(Exercise input)

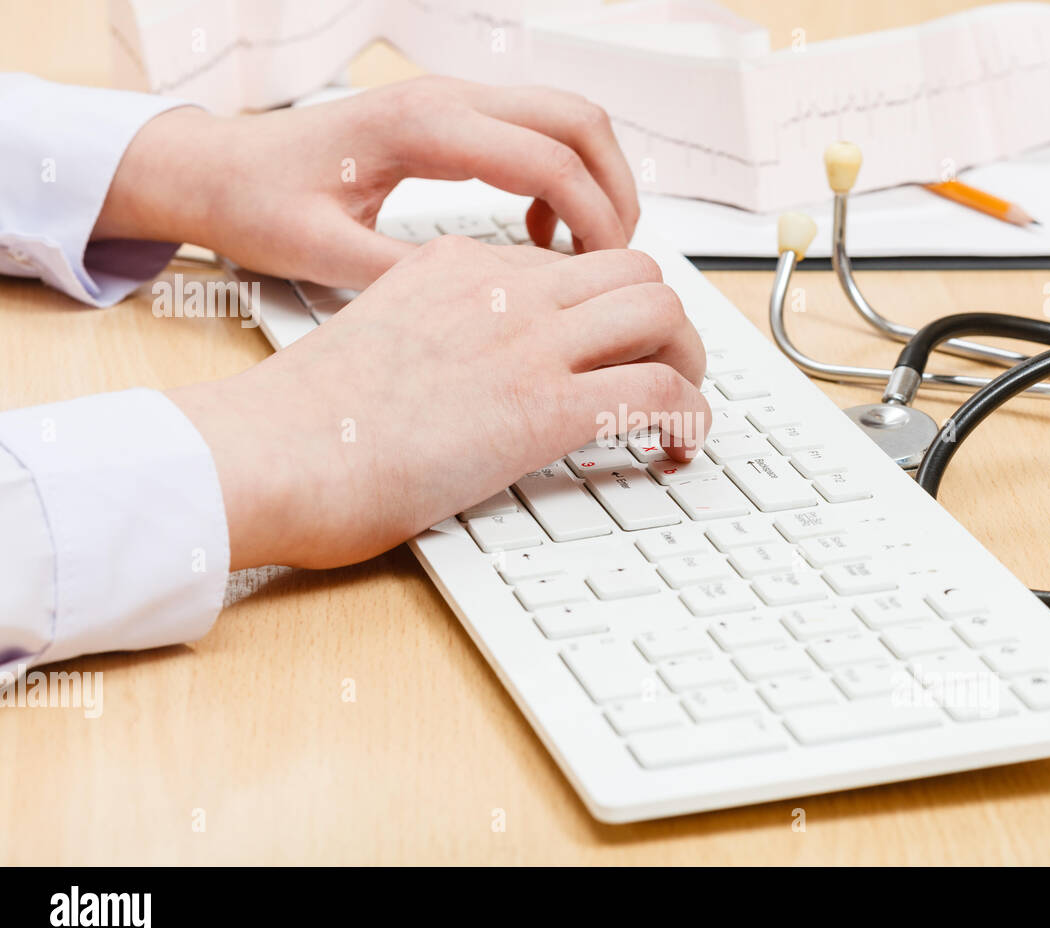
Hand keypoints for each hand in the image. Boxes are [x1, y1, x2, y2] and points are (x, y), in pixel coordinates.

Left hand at [93, 77, 639, 287]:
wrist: (217, 168)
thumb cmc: (259, 204)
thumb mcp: (326, 256)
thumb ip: (408, 277)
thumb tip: (488, 306)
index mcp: (421, 128)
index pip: (549, 158)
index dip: (595, 218)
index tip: (606, 275)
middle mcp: (445, 99)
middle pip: (578, 120)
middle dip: (615, 191)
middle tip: (614, 261)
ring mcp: (451, 101)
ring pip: (567, 118)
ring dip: (595, 181)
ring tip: (586, 252)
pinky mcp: (450, 117)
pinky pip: (536, 132)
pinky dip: (561, 179)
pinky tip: (537, 235)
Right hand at [167, 238, 707, 569]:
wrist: (268, 452)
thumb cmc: (306, 420)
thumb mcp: (382, 342)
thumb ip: (438, 337)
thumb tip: (474, 379)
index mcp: (459, 265)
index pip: (570, 266)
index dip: (607, 311)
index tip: (613, 351)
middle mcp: (503, 288)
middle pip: (634, 269)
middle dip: (666, 324)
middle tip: (666, 374)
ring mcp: (528, 341)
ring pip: (662, 314)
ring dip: (689, 364)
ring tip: (682, 413)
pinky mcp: (543, 406)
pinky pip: (661, 394)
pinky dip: (691, 421)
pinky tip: (680, 450)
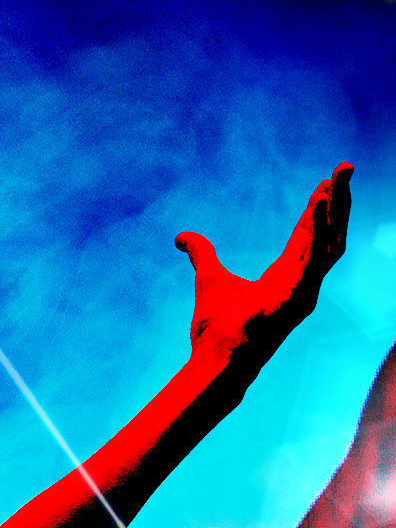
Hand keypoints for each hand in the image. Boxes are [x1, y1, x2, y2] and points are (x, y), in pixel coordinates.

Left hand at [176, 163, 351, 368]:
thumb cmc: (217, 327)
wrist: (216, 358)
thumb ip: (201, 254)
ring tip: (338, 179)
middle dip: (339, 201)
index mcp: (286, 277)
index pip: (308, 236)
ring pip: (328, 241)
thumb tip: (182, 237)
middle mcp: (302, 282)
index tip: (325, 184)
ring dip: (335, 210)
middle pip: (328, 233)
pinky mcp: (300, 297)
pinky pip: (313, 258)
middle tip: (345, 169)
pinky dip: (317, 232)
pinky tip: (319, 205)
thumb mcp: (208, 277)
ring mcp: (305, 291)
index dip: (318, 210)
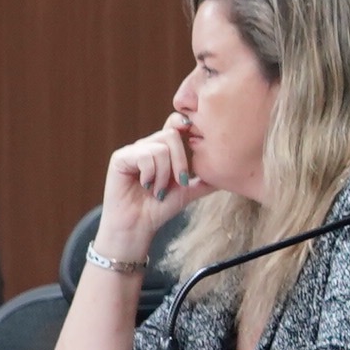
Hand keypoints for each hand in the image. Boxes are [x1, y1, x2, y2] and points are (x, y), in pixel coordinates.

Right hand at [96, 121, 204, 257]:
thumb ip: (205, 180)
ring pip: (160, 147)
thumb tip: (229, 173)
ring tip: (158, 190)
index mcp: (163, 149)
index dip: (185, 124)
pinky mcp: (120, 158)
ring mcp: (133, 150)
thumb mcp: (188, 191)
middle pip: (172, 134)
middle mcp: (148, 145)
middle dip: (181, 161)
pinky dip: (151, 174)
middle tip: (180, 182)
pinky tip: (146, 186)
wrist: (138, 226)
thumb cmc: (160, 208)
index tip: (196, 139)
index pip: (175, 123)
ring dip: (165, 174)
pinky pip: (144, 155)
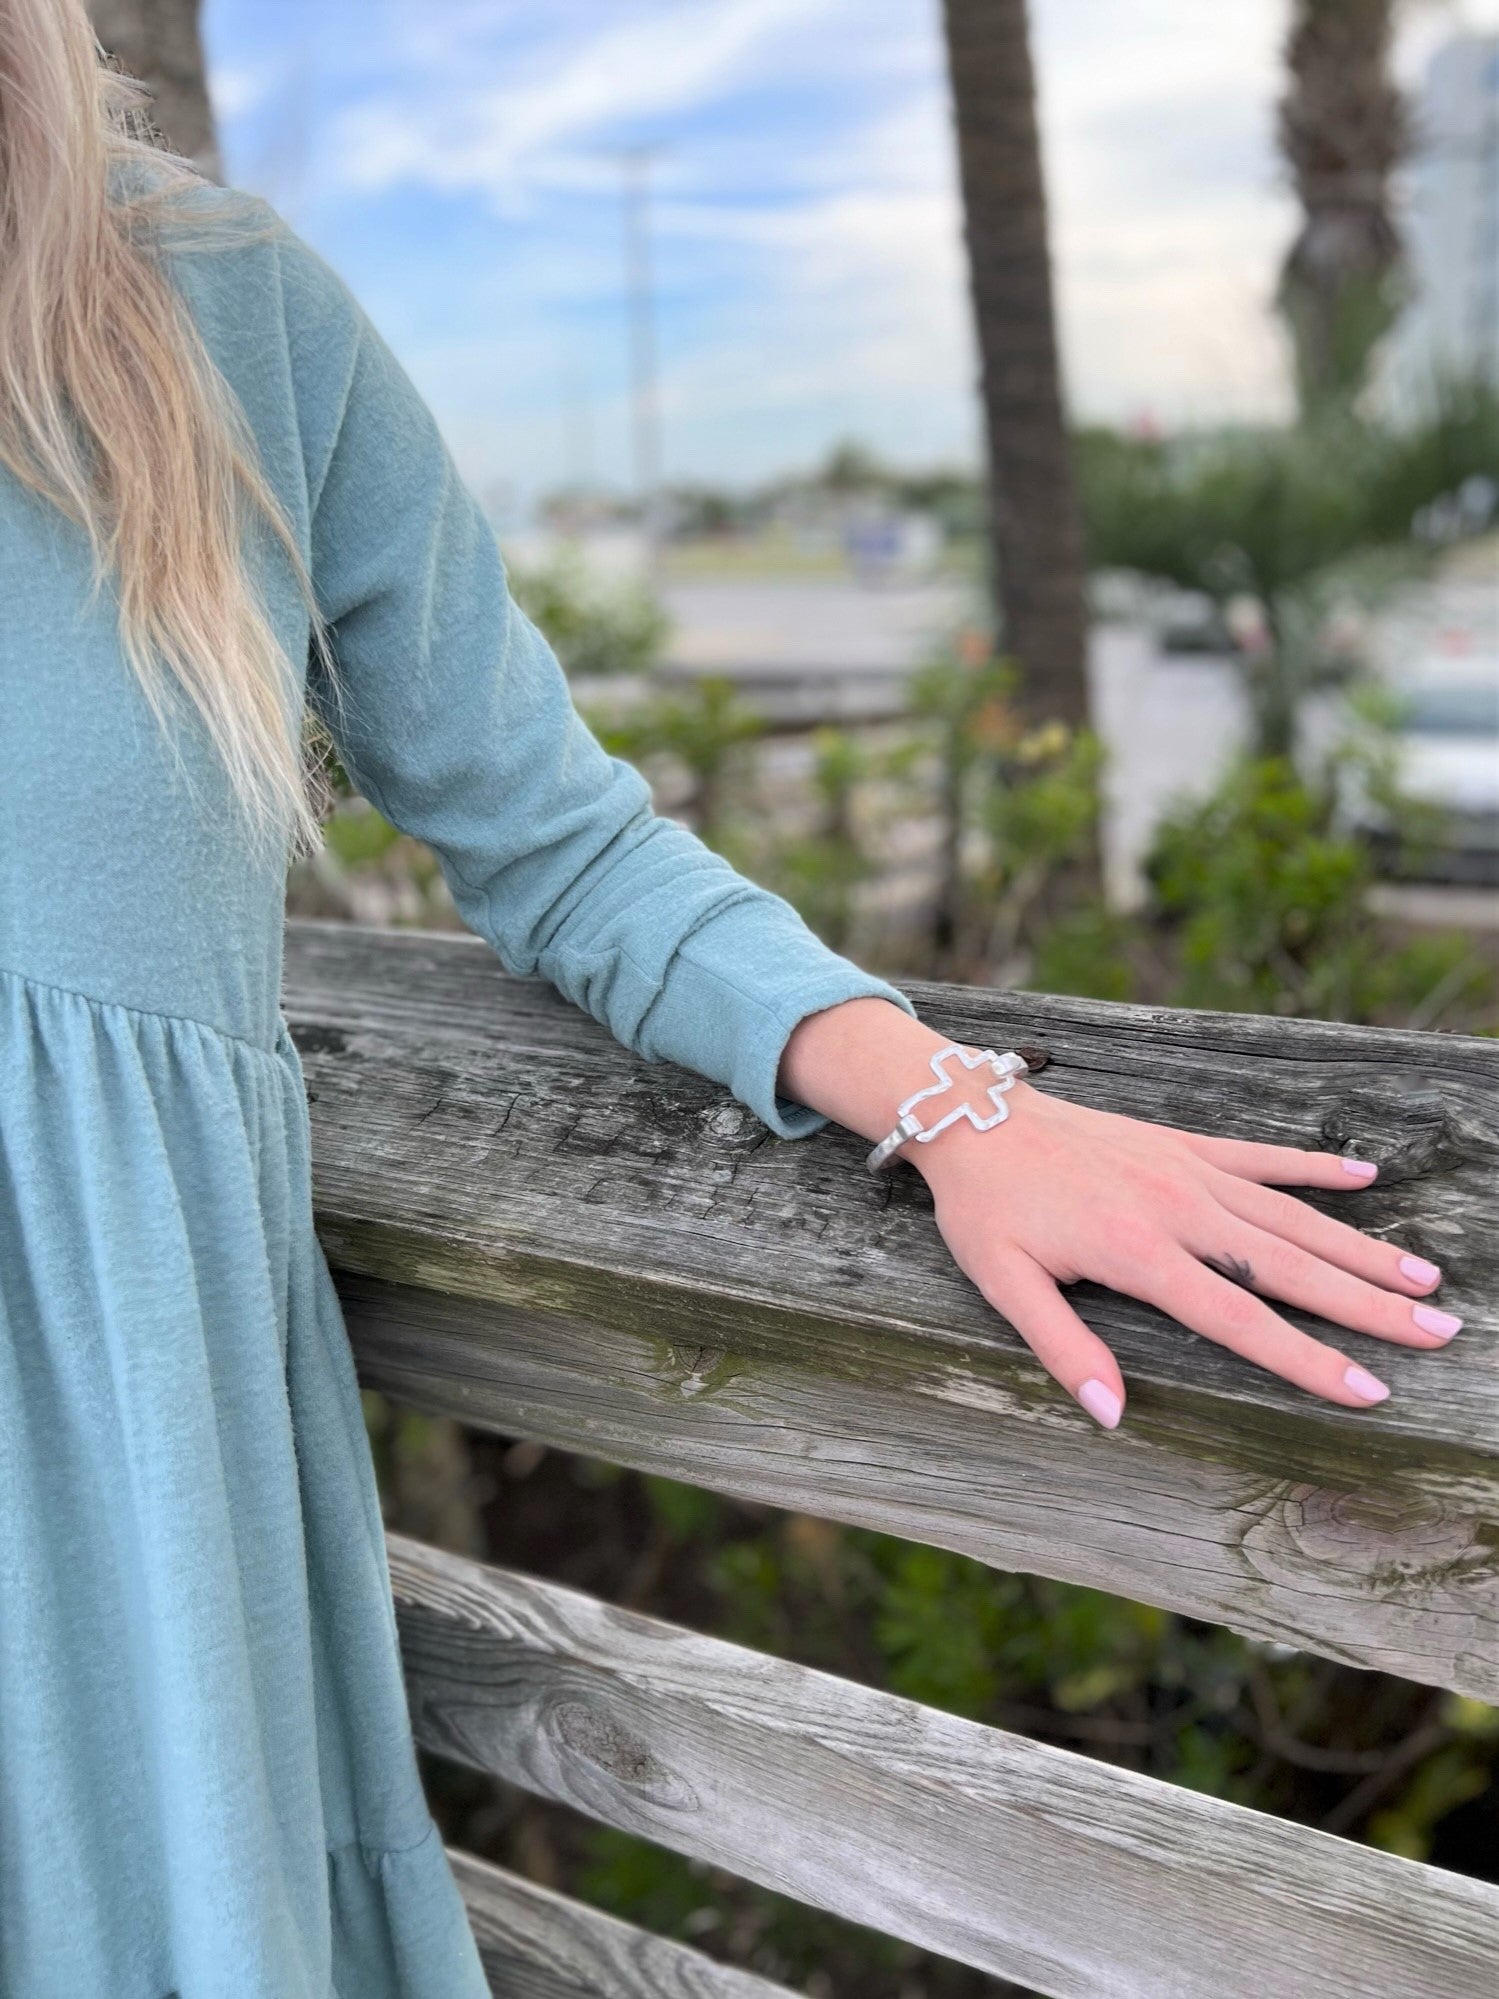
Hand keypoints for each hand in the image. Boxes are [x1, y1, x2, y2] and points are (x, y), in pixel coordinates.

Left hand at [776, 999, 1460, 1429]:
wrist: (972, 1114)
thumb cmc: (985, 1207)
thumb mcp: (1002, 1282)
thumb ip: (1061, 1348)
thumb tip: (1113, 1414)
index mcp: (1138, 1253)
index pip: (1240, 1319)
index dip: (1307, 1359)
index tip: (1369, 1389)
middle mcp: (1178, 1209)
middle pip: (1289, 1267)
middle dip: (1368, 1304)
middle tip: (1438, 1330)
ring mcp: (1186, 1170)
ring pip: (1290, 1216)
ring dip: (1358, 1246)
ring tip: (1423, 1276)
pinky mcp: (1182, 1143)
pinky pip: (1260, 1157)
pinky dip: (1313, 1167)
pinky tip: (1366, 1174)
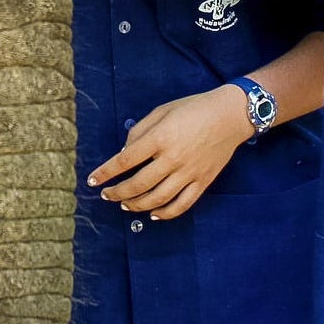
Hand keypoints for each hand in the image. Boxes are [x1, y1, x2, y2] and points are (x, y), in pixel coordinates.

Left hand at [86, 88, 252, 219]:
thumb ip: (139, 131)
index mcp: (160, 138)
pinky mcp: (202, 182)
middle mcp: (173, 158)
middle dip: (118, 193)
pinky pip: (181, 204)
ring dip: (137, 205)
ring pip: (157, 199)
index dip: (106, 172)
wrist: (230, 115)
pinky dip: (165, 214)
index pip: (125, 160)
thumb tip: (124, 153)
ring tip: (125, 205)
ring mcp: (189, 173)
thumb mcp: (161, 111)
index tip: (93, 180)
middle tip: (107, 195)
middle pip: (138, 184)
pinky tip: (153, 214)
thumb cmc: (193, 108)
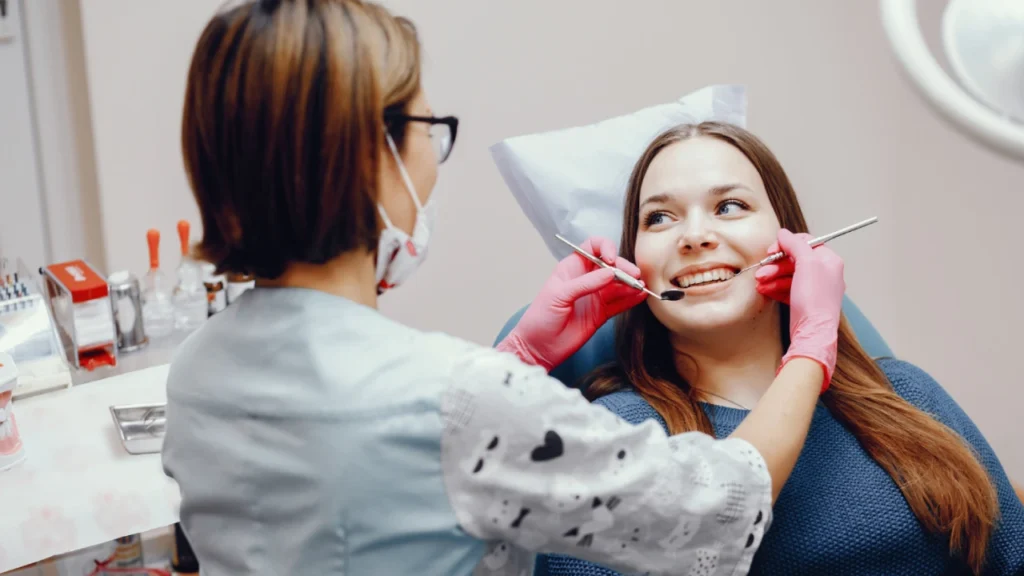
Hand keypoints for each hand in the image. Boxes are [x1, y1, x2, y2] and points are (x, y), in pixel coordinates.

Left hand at [497, 237, 648, 370]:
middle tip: (634, 276)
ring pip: (618, 285)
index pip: (593, 247)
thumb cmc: (540, 318)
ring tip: (641, 287)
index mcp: (572, 268)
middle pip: (611, 266)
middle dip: (623, 268)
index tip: (611, 259)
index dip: (605, 248)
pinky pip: (620, 303)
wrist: (538, 348)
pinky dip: (631, 299)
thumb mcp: (559, 295)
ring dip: (631, 284)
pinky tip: (640, 296)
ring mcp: (595, 297)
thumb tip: (610, 273)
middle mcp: (586, 279)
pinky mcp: (601, 314)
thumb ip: (585, 284)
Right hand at [754, 229, 844, 391]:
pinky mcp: (805, 302)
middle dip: (775, 264)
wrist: (813, 333)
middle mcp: (824, 273)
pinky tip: (764, 290)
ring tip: (759, 282)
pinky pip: (787, 289)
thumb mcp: (806, 264)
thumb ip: (795, 245)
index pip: (806, 243)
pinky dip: (775, 287)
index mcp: (829, 261)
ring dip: (772, 276)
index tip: (771, 251)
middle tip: (761, 270)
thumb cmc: (814, 300)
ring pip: (789, 275)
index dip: (786, 245)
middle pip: (794, 260)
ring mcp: (814, 289)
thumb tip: (784, 233)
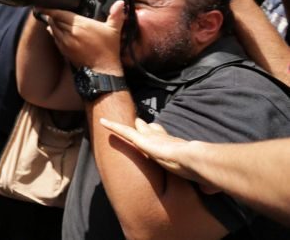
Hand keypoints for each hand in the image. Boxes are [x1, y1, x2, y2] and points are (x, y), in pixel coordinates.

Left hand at [42, 0, 125, 72]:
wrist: (103, 70)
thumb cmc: (108, 50)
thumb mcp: (113, 30)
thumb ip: (116, 15)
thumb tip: (120, 3)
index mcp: (80, 24)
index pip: (59, 14)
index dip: (50, 9)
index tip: (43, 5)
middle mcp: (70, 32)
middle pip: (54, 20)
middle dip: (52, 15)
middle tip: (49, 10)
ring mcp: (65, 42)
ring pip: (52, 29)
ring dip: (52, 24)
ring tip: (52, 18)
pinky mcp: (64, 50)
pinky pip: (55, 38)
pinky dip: (54, 33)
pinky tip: (56, 30)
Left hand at [99, 118, 216, 191]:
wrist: (198, 162)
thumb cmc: (203, 172)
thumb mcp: (203, 180)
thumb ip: (205, 185)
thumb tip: (210, 191)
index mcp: (179, 150)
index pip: (169, 142)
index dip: (164, 136)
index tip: (161, 132)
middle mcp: (165, 142)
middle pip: (153, 133)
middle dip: (147, 128)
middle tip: (139, 121)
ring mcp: (154, 140)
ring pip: (138, 131)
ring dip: (130, 127)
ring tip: (122, 122)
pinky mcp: (142, 140)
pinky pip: (123, 132)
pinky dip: (113, 126)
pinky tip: (102, 121)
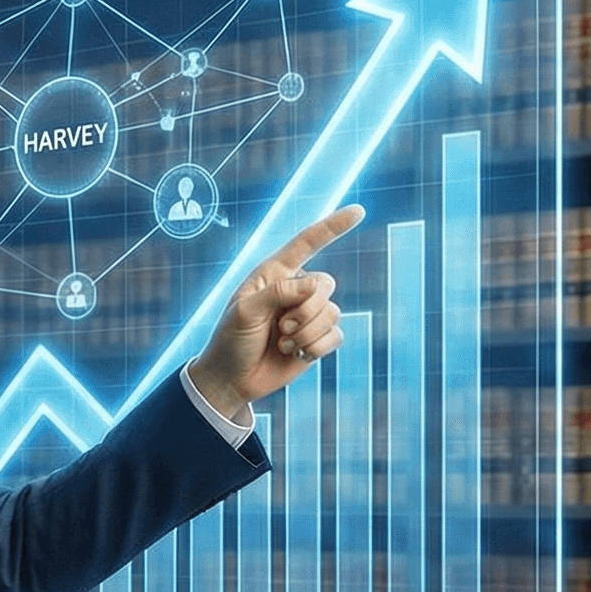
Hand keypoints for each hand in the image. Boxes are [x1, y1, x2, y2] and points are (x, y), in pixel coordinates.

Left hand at [188, 204, 364, 421]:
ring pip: (332, 312)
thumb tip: (314, 286)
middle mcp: (295, 289)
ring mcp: (307, 315)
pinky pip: (336, 336)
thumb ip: (278, 293)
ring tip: (283, 343)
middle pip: (326, 284)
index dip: (334, 226)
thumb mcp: (245, 312)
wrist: (233, 379)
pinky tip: (295, 353)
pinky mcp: (317, 338)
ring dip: (307, 333)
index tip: (359, 212)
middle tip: (280, 328)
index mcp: (274, 273)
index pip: (307, 242)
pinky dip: (316, 347)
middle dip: (306, 310)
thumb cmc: (231, 340)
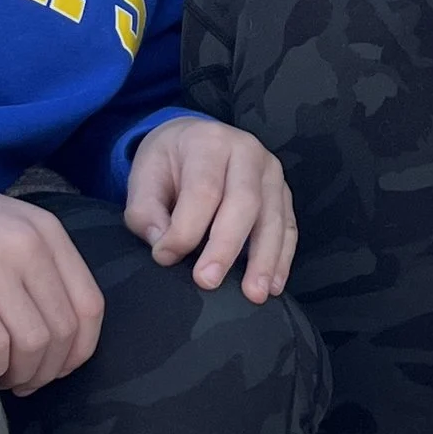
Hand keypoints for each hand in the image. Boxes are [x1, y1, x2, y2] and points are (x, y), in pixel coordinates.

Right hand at [0, 170, 103, 393]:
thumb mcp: (8, 225)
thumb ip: (41, 264)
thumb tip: (63, 331)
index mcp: (46, 231)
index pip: (90, 306)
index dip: (80, 350)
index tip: (60, 367)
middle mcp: (26, 246)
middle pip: (62, 332)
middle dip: (48, 370)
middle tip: (26, 381)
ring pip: (33, 345)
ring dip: (21, 374)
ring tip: (3, 376)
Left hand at [122, 118, 294, 300]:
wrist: (192, 140)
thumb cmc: (167, 163)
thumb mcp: (143, 176)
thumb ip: (145, 212)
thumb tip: (163, 244)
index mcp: (209, 142)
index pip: (203, 190)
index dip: (184, 229)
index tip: (164, 258)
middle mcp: (247, 152)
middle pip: (244, 202)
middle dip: (226, 246)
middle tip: (207, 281)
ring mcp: (272, 172)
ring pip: (272, 218)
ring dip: (264, 259)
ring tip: (254, 294)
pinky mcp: (283, 194)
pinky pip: (289, 227)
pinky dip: (283, 258)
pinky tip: (273, 285)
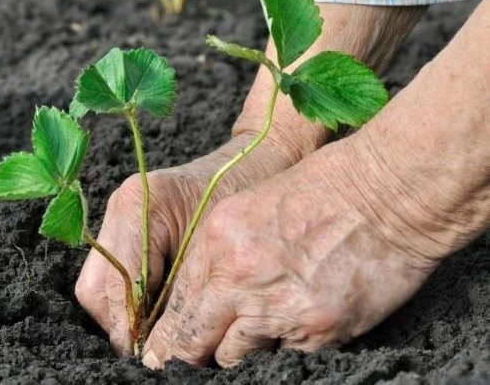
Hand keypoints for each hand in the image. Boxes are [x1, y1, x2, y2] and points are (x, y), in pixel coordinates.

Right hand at [75, 130, 309, 355]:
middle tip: (152, 349)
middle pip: (95, 289)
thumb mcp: (214, 251)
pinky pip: (112, 275)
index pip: (117, 283)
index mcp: (138, 206)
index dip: (132, 326)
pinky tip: (157, 311)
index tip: (151, 354)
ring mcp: (118, 215)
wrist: (254, 159)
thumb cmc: (244, 197)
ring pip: (98, 286)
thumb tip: (161, 345)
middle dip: (121, 325)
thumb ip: (182, 295)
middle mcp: (119, 208)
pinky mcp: (126, 226)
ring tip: (157, 333)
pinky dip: (130, 299)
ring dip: (123, 315)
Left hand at [142, 139, 438, 367]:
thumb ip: (217, 256)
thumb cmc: (320, 191)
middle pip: (196, 344)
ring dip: (241, 349)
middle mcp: (241, 280)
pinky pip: (284, 356)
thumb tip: (196, 303)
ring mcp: (280, 310)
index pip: (177, 308)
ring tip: (260, 326)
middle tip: (197, 357)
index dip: (168, 336)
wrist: (386, 193)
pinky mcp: (318, 332)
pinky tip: (299, 317)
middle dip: (194, 353)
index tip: (164, 351)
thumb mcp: (249, 209)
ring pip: (237, 357)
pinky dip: (286, 345)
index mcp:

(End Exercise input)

Activity: Output exactly the lines above, beginning at the one with "ring pip: (662, 314)" and stopping after the one with "wrist: (216, 358)". Pictures are to be omitted.

Answer:
ring pip: (662, 314)
ring dip: (689, 364)
ring tip: (682, 413)
pinky mcp: (543, 406)
pinky pip: (661, 394)
pinky dip: (691, 421)
pinky tip: (680, 450)
Hand keypoints for each hand in the image. Boxes are [x1, y1, x2, y2] and points are (x, y), in pixel coordinates.

Left hand at [176, 163, 351, 368]:
thumb cmc: (217, 327)
wrist: (216, 358)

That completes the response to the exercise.